The whole assembly can be downloaded from ftp://ftp.ensembl.org/pub/assembly/zebrafish/Zv8release
Assembly Statistics
The WGS assembly is based on 20,541,433 reads comprising 14,160,626,498 bp with a coverage of 6.5-7x. This set includes 6,882,050 reads from a new library generated from a single Tuebingen, double haploid zebrafish. In order to increase continuity of contigs in the finished or near finished regions, we shredded 1,366,419 reads from finished clones in the tiling path. From this set 18,969,500 reads were finally placed in the assembly. Phusion was used to cluster the reads and phrap was used for cluster assembly and consensus generation. This resulted in 247,928 contigs with an N50 size of 20,629bp. Contigs are joined in supercontigs based on read-pair information where the sizes of gaps are estimated using insert sizes of different lengths. Small supercontigs with less than 3 reads or smaller than 0.5 kb were rejected. There are 105,987 supercontigs in the WGS assembly with an N50 size of 687,451bp.

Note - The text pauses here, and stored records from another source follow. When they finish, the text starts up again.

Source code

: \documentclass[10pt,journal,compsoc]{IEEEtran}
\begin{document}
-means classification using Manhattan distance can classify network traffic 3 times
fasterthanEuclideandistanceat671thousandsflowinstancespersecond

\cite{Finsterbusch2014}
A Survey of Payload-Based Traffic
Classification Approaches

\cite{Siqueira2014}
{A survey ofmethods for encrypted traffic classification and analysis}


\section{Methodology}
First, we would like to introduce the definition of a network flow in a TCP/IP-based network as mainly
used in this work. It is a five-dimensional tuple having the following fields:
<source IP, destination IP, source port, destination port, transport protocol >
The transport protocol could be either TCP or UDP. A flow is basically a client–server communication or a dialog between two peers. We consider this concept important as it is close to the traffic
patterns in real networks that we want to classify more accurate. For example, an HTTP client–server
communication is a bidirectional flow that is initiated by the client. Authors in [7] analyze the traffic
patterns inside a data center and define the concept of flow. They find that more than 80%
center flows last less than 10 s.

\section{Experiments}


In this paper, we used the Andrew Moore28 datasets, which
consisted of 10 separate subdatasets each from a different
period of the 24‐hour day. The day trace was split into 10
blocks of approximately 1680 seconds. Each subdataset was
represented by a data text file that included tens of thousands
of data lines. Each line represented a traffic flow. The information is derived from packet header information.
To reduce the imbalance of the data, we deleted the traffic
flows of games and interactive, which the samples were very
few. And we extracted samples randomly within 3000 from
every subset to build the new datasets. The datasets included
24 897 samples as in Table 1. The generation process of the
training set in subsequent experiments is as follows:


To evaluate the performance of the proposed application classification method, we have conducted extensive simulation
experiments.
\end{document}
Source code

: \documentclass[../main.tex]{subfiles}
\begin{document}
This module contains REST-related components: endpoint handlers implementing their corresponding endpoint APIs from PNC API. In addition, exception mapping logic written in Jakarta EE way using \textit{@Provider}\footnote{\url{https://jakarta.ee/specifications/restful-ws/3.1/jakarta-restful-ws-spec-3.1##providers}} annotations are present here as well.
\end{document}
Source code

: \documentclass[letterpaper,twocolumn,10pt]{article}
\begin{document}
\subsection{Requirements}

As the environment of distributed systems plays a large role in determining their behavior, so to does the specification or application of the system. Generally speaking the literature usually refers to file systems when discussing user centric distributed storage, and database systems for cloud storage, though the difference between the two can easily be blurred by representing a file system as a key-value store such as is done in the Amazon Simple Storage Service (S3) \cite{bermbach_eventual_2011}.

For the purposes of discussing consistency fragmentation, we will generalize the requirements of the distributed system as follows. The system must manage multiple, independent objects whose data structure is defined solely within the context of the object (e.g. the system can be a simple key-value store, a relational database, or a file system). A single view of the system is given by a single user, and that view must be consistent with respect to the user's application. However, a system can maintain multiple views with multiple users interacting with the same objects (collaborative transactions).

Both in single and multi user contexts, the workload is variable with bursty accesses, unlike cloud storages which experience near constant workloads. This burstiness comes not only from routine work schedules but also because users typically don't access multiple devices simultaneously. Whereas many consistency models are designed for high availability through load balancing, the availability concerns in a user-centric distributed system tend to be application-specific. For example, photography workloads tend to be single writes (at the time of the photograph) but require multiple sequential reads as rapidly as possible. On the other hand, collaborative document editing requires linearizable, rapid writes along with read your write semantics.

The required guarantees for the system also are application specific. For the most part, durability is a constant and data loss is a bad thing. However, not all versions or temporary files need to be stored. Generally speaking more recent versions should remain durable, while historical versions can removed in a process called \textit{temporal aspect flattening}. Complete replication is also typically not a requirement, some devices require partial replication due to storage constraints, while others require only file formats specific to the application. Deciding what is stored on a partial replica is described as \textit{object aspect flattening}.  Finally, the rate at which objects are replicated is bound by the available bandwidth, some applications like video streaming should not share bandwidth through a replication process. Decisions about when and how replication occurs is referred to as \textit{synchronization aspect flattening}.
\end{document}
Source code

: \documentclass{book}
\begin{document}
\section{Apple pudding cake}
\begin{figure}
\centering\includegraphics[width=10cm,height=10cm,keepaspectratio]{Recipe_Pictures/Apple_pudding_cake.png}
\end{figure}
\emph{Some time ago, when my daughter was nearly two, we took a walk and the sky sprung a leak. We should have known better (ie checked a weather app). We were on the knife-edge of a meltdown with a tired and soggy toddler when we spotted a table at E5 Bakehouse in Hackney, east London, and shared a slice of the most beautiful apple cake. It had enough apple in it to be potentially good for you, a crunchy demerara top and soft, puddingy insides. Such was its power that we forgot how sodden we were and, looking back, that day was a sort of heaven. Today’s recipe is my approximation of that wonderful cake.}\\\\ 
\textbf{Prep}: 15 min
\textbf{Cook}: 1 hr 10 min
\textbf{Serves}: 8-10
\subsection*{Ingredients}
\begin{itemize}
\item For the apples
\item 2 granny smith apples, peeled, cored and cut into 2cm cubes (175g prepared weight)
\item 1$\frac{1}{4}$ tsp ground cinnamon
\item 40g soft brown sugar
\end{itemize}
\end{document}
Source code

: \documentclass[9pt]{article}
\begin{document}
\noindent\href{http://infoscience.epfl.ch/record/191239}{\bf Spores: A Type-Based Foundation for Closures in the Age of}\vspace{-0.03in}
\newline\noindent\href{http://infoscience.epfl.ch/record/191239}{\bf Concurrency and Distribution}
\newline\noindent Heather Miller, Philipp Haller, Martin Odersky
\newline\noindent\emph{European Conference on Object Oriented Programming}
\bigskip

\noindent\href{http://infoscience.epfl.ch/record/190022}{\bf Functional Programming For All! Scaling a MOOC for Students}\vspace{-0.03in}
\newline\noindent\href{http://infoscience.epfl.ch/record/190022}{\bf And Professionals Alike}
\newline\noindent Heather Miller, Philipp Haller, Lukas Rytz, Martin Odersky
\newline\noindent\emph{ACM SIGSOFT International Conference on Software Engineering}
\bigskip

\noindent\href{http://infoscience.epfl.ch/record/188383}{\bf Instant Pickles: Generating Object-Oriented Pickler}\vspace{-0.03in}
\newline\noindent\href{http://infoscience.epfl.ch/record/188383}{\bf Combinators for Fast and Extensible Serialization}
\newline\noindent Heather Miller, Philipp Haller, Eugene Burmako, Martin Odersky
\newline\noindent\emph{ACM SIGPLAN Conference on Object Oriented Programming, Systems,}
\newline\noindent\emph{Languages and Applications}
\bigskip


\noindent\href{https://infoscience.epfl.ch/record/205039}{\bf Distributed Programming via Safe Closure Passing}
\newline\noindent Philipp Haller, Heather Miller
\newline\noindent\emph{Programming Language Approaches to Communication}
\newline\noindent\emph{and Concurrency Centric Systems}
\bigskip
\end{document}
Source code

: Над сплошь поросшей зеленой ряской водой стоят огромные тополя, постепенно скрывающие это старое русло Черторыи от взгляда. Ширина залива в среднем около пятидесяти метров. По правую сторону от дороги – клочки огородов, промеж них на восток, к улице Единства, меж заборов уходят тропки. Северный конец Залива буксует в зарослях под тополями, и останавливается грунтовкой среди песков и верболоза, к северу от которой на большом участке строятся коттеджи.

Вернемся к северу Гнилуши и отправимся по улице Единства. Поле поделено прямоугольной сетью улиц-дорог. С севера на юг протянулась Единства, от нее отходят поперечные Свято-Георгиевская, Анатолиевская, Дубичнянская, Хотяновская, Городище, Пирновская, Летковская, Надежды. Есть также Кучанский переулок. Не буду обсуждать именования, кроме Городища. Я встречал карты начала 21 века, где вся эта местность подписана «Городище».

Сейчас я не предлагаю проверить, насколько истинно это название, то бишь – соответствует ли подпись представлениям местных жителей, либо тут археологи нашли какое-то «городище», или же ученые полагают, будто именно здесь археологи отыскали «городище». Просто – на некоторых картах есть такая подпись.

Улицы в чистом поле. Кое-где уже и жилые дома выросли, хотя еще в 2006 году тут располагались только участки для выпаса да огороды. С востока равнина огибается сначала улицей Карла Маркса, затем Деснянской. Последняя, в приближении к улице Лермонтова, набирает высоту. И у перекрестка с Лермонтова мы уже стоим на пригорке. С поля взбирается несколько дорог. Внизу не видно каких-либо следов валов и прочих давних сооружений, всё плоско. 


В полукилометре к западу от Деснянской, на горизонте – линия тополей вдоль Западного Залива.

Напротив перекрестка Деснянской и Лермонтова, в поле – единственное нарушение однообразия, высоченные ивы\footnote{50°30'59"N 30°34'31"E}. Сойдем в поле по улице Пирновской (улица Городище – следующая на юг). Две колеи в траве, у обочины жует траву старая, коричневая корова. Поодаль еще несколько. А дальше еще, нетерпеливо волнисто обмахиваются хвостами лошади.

The integration of the WGS assembly with the clone sequences results in the Zv8 assembly (bp measures include estimated gap sizes):
- Total bases = 1,481,241,295 bp
- Scaffolds = 11,623
- Largest = 76,918,211
- N50 = 50,748,729, n = 13
- 1,322,655,876 bp in scaffolds placed on chromosomes 1-25 (includes 100 bp gaps between scaffolds).
- 43,712,372 bp in 180 scaffolds tied to unplaced FPC contigs.
- 123,873,047 bp in 11,418 NA scaffolds.